Ce choix repose en premier lieu sur la cohérence d’ensemble de ce volet du traité, organisé autour d’un unique thème. Leur unité découle également du fait qu’ils sont placés dans un ordre chronologique qui respecte celui du livre de la Genèse : Philon s’appuie sur une organisation proprement scripturaire, même s’il opère des sélections entre les différents épisodes qu’il aurait pu commenter. De plus, Philon établit des liens entre ce que nous avons appelé les chapitres du traité. Ils peuvent être explicites, comme nous le verrons pour le troisième et le quatrième, mais également implicites. Nous pourrons ainsi constater comment Philon présente, à travers cinq épisodes successifs, une seule et même idée, la piété d’Abraham. Le modèle d’exégèse qui permet de rendre compte de chaque chapitre en lui-même ne fait donc que s’intégrer dans un questionnement plus général, auquel il peut apporter des réponses épisode après épisode.
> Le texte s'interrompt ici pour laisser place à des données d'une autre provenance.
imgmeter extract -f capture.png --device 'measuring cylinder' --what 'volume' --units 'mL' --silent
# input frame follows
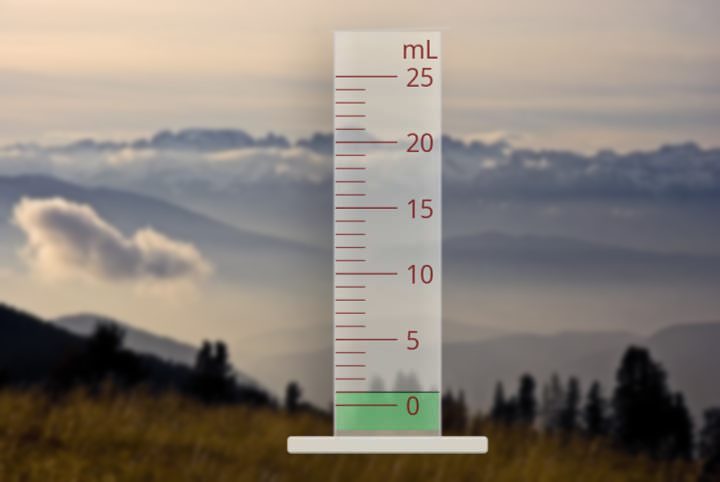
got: 1 mL
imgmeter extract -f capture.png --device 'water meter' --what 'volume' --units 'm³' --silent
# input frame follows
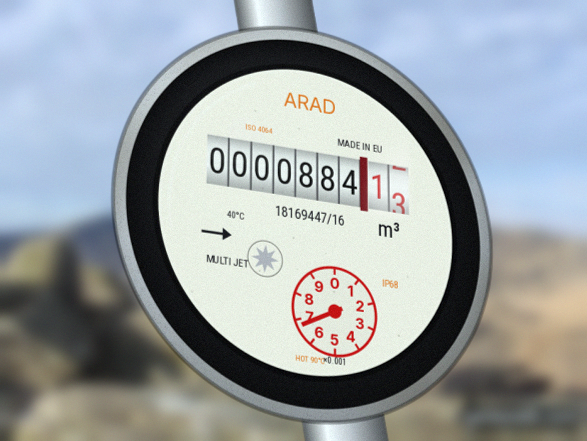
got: 884.126 m³
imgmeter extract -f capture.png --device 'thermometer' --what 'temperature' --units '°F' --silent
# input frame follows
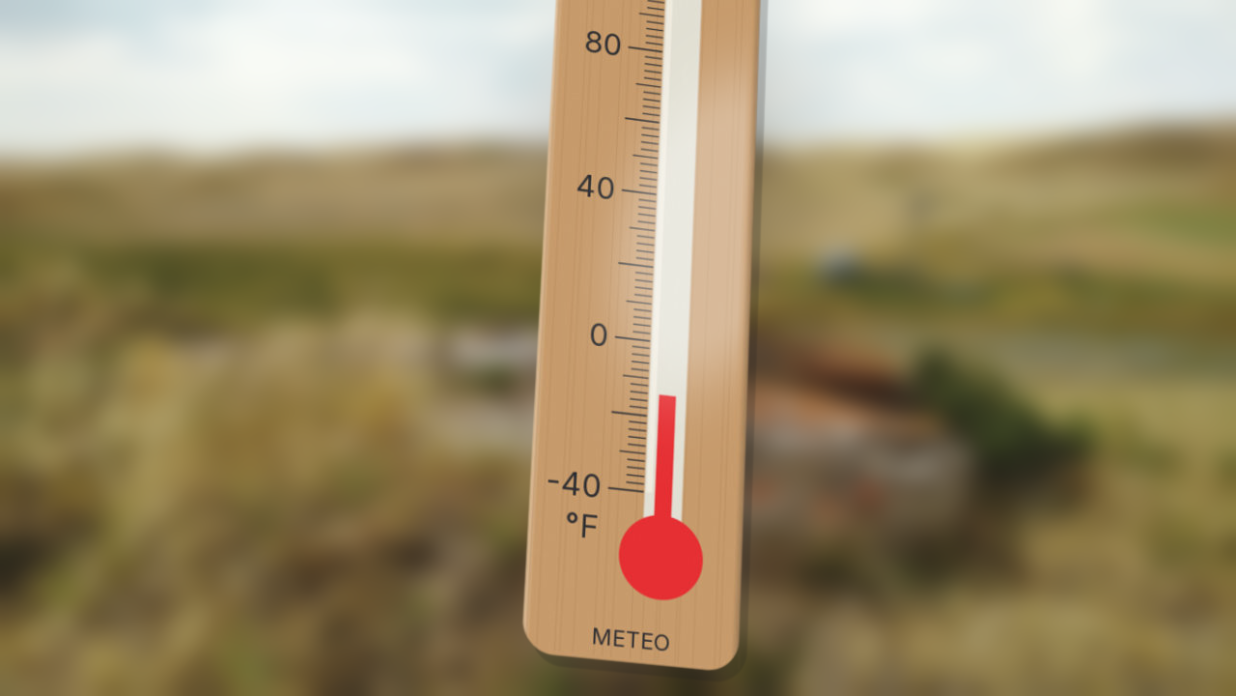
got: -14 °F
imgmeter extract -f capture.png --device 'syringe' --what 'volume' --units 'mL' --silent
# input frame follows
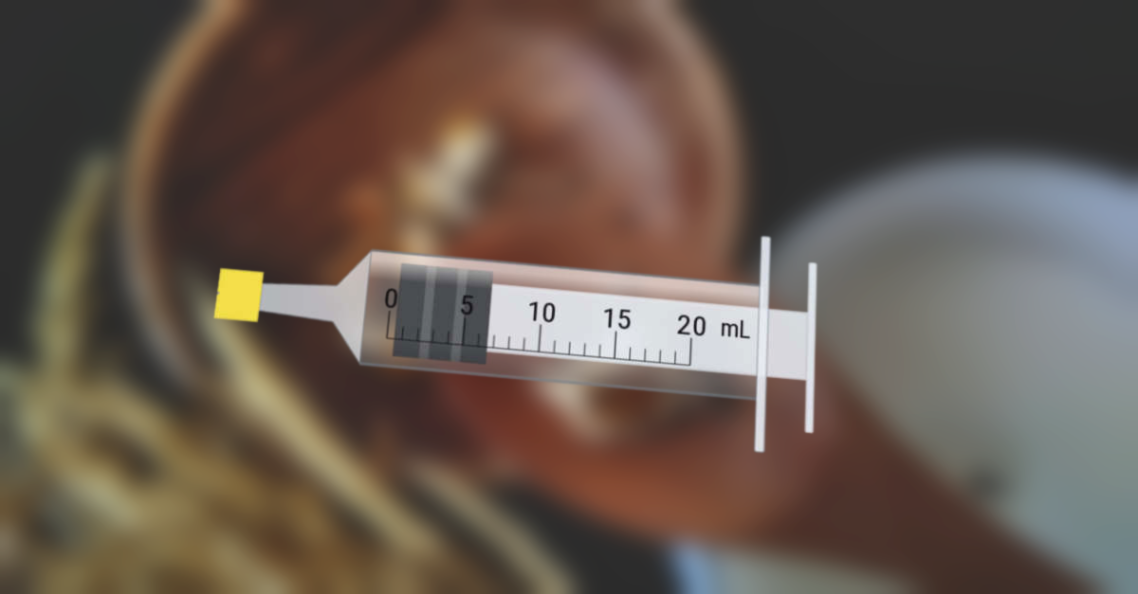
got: 0.5 mL
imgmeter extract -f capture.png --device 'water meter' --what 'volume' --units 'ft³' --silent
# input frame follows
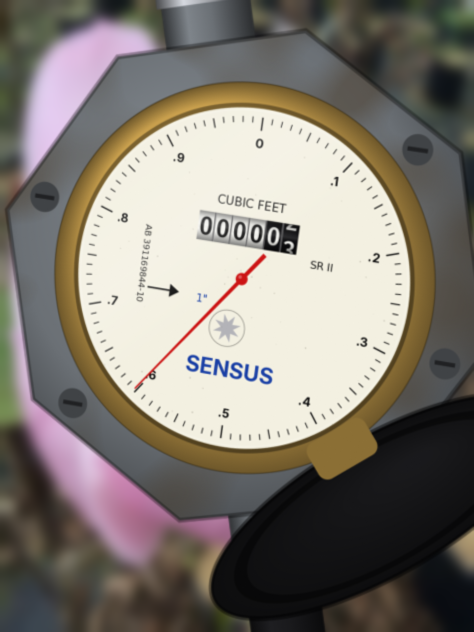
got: 2.60 ft³
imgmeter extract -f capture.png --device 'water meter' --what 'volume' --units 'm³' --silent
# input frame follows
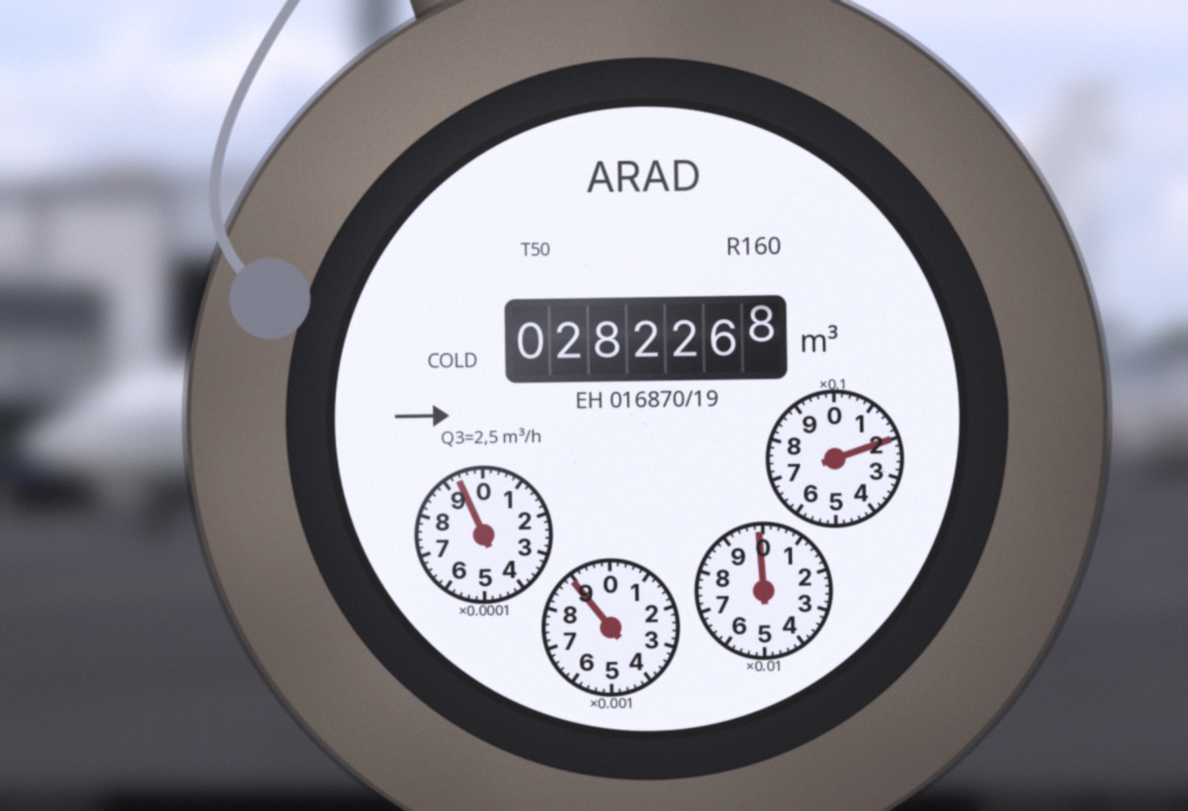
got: 282268.1989 m³
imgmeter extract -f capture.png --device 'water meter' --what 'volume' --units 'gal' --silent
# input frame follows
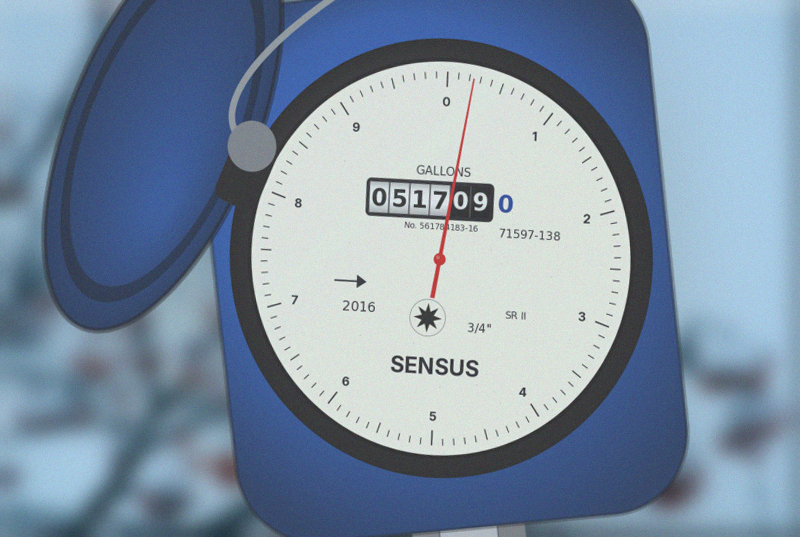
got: 517090.2 gal
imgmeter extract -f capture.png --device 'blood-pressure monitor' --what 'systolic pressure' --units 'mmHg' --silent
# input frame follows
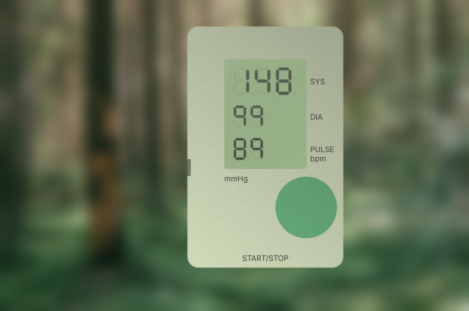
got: 148 mmHg
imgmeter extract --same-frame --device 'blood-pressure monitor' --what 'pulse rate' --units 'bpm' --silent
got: 89 bpm
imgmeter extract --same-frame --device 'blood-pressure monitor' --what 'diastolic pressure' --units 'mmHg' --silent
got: 99 mmHg
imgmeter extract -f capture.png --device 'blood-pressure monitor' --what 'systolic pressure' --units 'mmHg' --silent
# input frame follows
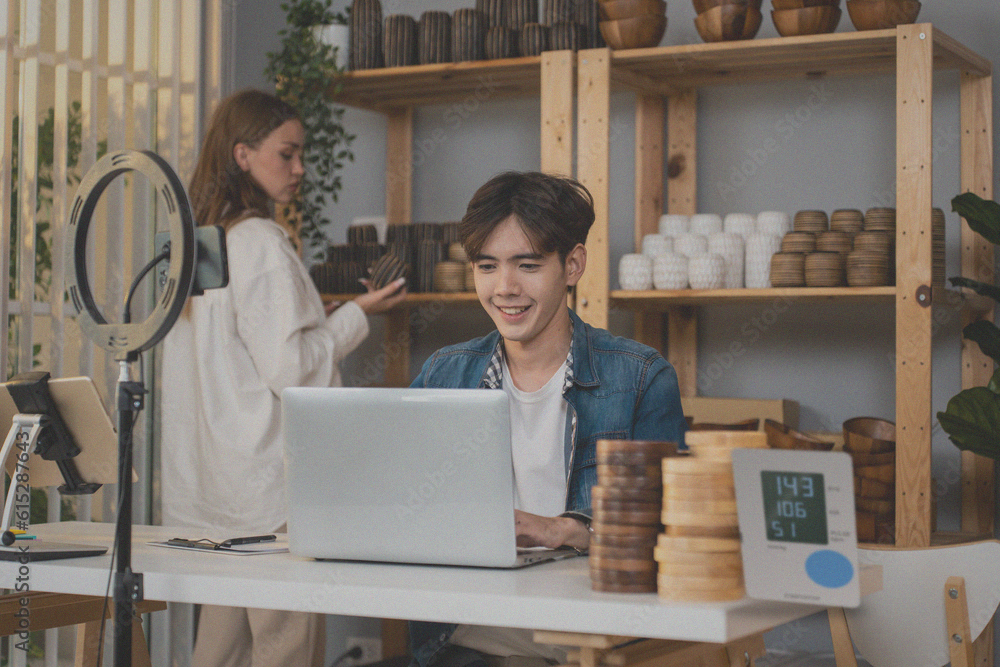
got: 143 mmHg
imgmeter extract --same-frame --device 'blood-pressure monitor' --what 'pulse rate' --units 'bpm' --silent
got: 51 bpm
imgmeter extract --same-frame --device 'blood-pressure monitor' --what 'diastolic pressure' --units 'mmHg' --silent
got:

En deuxième lieu, nous avons choisi de nous intéresser à cette première séquence de chapitres en raison de son propos et des difficultés particulières qu’il pose. En effet, parlant de la piété d’Abraham, et donc de sa relation à Dieu, Philon doit rendre compte de la manière dont Dieu se présente et intervient dans le texte scripturaire. Or Dieu est l’Être, absolument transcendant à sa création, il est invisible, ne peut être saisi par les sens. Parler de la piété d’Abraham implique pourtant de rendre compte de la manière dont un homme et Dieu peuvent être en relation, de la manière dont Dieu peut agir sur le monde, voire se manifester, comme cela est écrit à deux reprises dans le texte des épisodes que Philon a choisi de commenter 48. Les problèmes qui se posent, sur un plan théorique ou rationnel, ont des répercussions directes sur l’exégèse elle-même et constituent des éléments qui perturbent le commentaire et permettent d’autant mieux d’éclairer les présupposés de la démarche de Philon.

Nous chercherons donc à faire apparaître les enjeux spécifiques de l’exégèse alternée propre au De Abrahamo, concernant sa justification théorique, sa visée, sa réussite, et la nature précise des problèmes qu’elle rencontre. Nous procèderons aussi bien à partir des problèmes de composition de l’exégèse, chapitre par chapitre comme dans une perspective d’ensemble, que par l’étude du travail de Philon sur le vocabulaire pour faire voir les images et les citations, littéraires ou philosophiques, qu’il mobilise. Nous étudierons successivement chacun des chapitres selon une démarche linéaire, afin de faire apparaître la manière dont l’exégèse se développe de façon progressive et cumulative, tout en mettant en lumière les problèmes qui se posent spécifiquement à elle pour chacun des épisodes. Seule cette approche méthodique nous semble à même de rendre compte avec une précision suffisante de la démarche d’exégète de Philon, dans ses réussites comme dans ses difficultés, celles-ci étant aussi éclairantes que celles-là pour en comprendre les enjeux tant explicites qu’implicites.

Notes
47.

Il est possible de distinguer ainsi les « deux parties essentielles de la Loi de Moïse : les Dix Paroles qui la résument se répartissent, en effet, selon deux tables. La première groupe les commandements relatifs à Dieu : la seconde, les commandements relatifs à l’éthique (Decal., 50-51) » (V. Nikiprowetzky, Le commentaire de l’Écriture…, op. cit., p. 178).

48.

Voir Gn 12, 7, traité dans le premier chapitre, et Gn 18, 1, traité dans le troisième.